• [Work request] Though the entries contain pictures, the copy you make should hold only the rest, exactly as written.

• [Data extract]
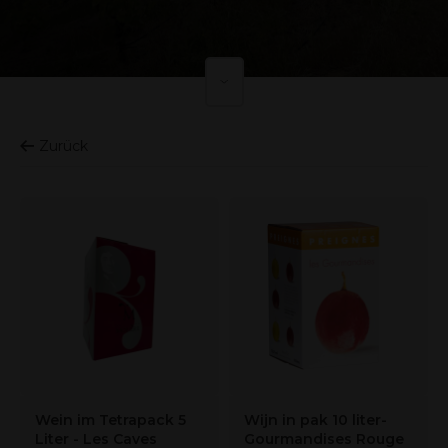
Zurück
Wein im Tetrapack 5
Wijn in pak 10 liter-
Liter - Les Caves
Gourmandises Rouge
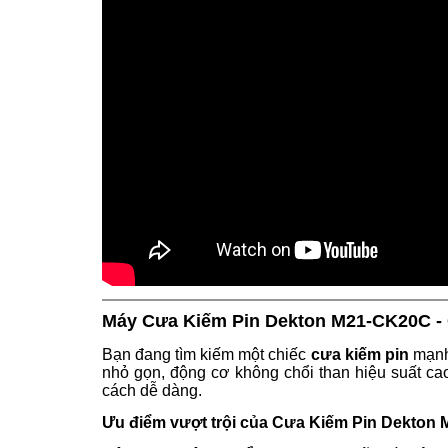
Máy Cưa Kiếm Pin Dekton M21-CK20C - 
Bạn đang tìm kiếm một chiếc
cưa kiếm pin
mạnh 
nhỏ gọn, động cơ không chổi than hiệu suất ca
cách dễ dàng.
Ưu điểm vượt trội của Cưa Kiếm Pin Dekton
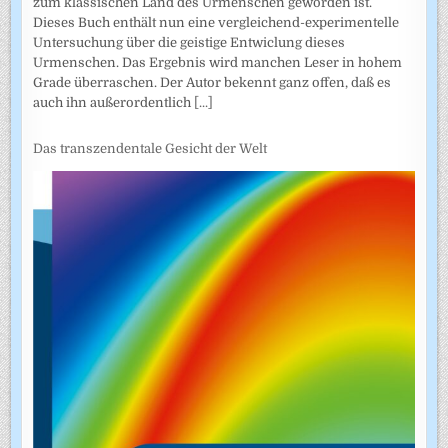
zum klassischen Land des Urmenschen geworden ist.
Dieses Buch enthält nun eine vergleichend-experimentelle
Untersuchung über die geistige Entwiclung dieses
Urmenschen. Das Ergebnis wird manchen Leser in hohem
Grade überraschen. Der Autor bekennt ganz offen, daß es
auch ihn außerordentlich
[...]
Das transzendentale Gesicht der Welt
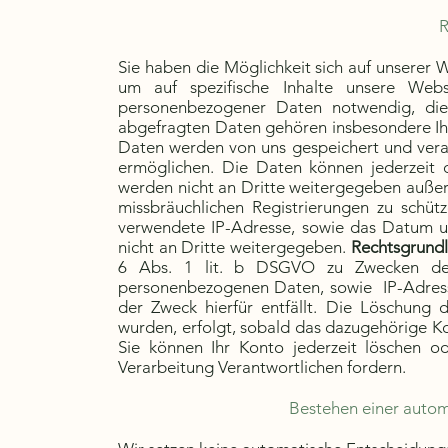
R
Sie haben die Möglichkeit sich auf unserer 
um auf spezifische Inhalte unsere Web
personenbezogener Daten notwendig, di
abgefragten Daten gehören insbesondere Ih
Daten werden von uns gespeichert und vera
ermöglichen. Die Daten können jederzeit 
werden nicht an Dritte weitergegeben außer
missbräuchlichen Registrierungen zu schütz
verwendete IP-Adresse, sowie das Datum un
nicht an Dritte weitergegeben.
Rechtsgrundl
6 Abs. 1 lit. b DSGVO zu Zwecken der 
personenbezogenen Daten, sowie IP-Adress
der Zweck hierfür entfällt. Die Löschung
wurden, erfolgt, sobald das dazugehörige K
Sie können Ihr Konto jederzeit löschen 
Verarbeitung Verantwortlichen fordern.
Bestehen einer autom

• [Reply to the task]
Zurück
Wein im Tetrapack 5
Wijn in pak 10 liter-
Liter - Les Caves
Gourmandises Rouge
Máy Cưa Kiếm Pin Dekton M21-CK20C - 
Bạn đang tìm kiếm một chiếc
cưa kiếm pin
mạnh 
nhỏ gọn, động cơ không chổi than hiệu suất ca
cách dễ dàng.
Ưu điểm vượt trội của Cưa Kiếm Pin Dekton
zum klassischen Land des Urmenschen geworden ist.
Dieses Buch enthält nun eine vergleichend-experimentelle
Untersuchung über die geistige Entwiclung dieses
Urmenschen. Das Ergebnis wird manchen Leser in hohem
Grade überraschen. Der Autor bekennt ganz offen, daß es
auch ihn außerordentlich
[...]
Das transzendentale Gesicht der Welt
R
Sie haben die Möglichkeit sich auf unserer 
um auf spezifische Inhalte unsere Web
personenbezogener Daten notwendig, di
abgefragten Daten gehören insbesondere Ih
Daten werden von uns gespeichert und vera
ermöglichen. Die Daten können jederzeit 
werden nicht an Dritte weitergegeben außer
missbräuchlichen Registrierungen zu schütz
verwendete IP-Adresse, sowie das Datum un
nicht an Dritte weitergegeben.
Rechtsgrundl
6 Abs. 1 lit. b DSGVO zu Zwecken der 
personenbezogenen Daten, sowie IP-Adress
der Zweck hierfür entfällt. Die Löschung
wurden, erfolgt, sobald das dazugehörige K
Sie können Ihr Konto jederzeit löschen 
Verarbeitung Verantwortlichen fordern.
Bestehen einer autom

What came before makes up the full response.